Macagnone v. United States (In re Macagnone)

ORDER ON MOTION BY UNITED STATES FOR RECONSIDERATION OF ORDER AND FOR ENTRY OF JUDGMENT

ALEXANDER L. PASKAY, Chief Judge.

This is a Chapter 7 liquidation case and the matter under consideration is a Motion by United States for Reconsideration of Order and for Entry of Judgment, filed by the United States of America, Internal Revenue Service (IRS). The IRS seeks reconsideration of this Court’s Findings of Fact, Conclusions of Law and Memorandum Opinion and also seeks a final judgment in the above-captioned adversary proceeding. The IRS seeks reconsideration because (1) the Court *786failed to address whether Frank P. Macag-none and Santina Macagnone’s, the Debtors, (Debtors) 1983 federal income tax liability was dischargeable; (2) the Court applied the wrong standard for willfulness when determining whether Mr. Macagnone was the responsible person pursuant to 26 U.S.C. § 6672; and (3) the Court improperly placed the burden of proof on the IRS to show that Mr. Macagnone was the willful, responsible person pursuant to 26 U.S.C. § 6672.

-*-*-

_Objectives_.
1. Under which chapter is the case in the court order a liquidation case?
2. Proceed with the court order from the point at which it stops.
The stored items bear no relation to the court order.

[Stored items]

-*-*-

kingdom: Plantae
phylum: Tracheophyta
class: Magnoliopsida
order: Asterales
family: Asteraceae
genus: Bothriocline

-*-*-

_Task-by-task outputs_.
1. It is a Chapter 7 liquidation case.

2.
Upon reconsideration, this Court concludes that the IRS is correct in that this Court did not address the issue of whether the Debtors’ 1983 federal income tax liability was dis-chargeable. Further, this Court erred in its application of the willfulness standard, although the ultimate ruling was correct. However, the Court did not err in placing the burden of proof on the IRS to show that Mr. Macagnone was the willful, responsible person pursuant to 26 U.S.C. § 6672.

TAX LIABILITY OF THE RESPONSIBLE PERSON 26 U.S.C. § 6672

A penalty for non-payment of “trust fund taxes” is imposed pursuant to 26 U.S.C. § 6671. Section 6672(a) provides:

any person required to collect, truthfully account for, and pay over any tax imposed by this title who willfully fails to collect such tax, or truthfully account for and pay over such tax, or willfully attempts in any manner to evade or defeat any such tax or the payment thereof, shall, in addition to other penalties provided by law, be liable to a penalty equal to the total amount of the tax evaded, or not collected, or not accounted for and paid over. No penalty shall be imposed under section 6653 ... for any offense to which this section is applicable.

26 U.S.C. § 6672(a).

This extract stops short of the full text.